Crypto libraries often rely on specific constant tables (S-boxes, initialization vectors). By searching for these constants, you can identify the algorithms used (AES, SHA, CRC) and locate the functions that use them. Encryption, hashing, and checksum routines are critical checkpoints commonly found during boot, firmware upgrade, and communication phases.

Tools: Use the FindCrypt plugin to quickly locate these constants.
Protocols: For SD/SATA protocols, search for specific Command (CMD) values.
Vehicle Networks: For CAN bus analysis, search for the memory-mapped addresses of CAN registers.

IDA Pro “Problems” Tips

In IDA Pro, navigate to View > Open subviews > Problems, and look for:

NONAME
BOUNDS

These items often indicate an instruction using an immediate value that points outside the defined internal segments. These values could be:

Peripheral register addresses.
Valid memory addresses if the firmware base address were set correctly.
Addresses belonging to an external binary (common in bootloaders or multi-stage firmwares).

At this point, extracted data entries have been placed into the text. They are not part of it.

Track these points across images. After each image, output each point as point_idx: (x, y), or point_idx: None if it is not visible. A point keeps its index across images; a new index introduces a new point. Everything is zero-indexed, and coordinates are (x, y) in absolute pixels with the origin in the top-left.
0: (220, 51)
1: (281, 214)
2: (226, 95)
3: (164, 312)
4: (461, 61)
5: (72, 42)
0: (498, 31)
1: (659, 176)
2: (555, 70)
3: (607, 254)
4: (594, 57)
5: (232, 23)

Tip: If Firmware A’s base is unknown, but you see references to addresses that look like they belong to Firmware A (whose range you know from a different stage), references in Firmware B can help you calculate Firmware A’s base.

Case Study

Consider an x86 firmware with an unknown base.

Check the Problems view and filter for BOUNDS.
You see many call instructions using relative addressing (e.g., near ptr).
Address 0x7A10A appears. If the file size is smaller than 0x40000, 0x7A10A is clearly invalid as a raw offset—it implies a base address is missing.

Clicking one instance reveals that 0xFEF84DE0 is passed as an argument to the function at 0x7A10A. This is likely a global variable address, not a register.

Using the String Reference trick (described earlier), you determine the base is 0xFEF82800.
After rebasing, IDA identifies more functions.
The address 0x7A10A updates to 0xFEFFC90A. If this is still outside the file’s mapped memory, it likely points to an external binary (e.g., a shared library or common boot code).
If you know from another binary that printf is at 0xFEFFC90A, you can map that external binary into your current IDA database.

Adding a Segment in IDA: Be careful; the UI can be tricky.

Press Shift+F7 to open the Segments window.
Right-click -> Add segment.
Set the Start address to the external binary’s base.

Verify there are no overlaps with existing segments.

Load the external binary: File -> Load file -> Additional binary file…
Set the Loading offset to the base address of the new segment.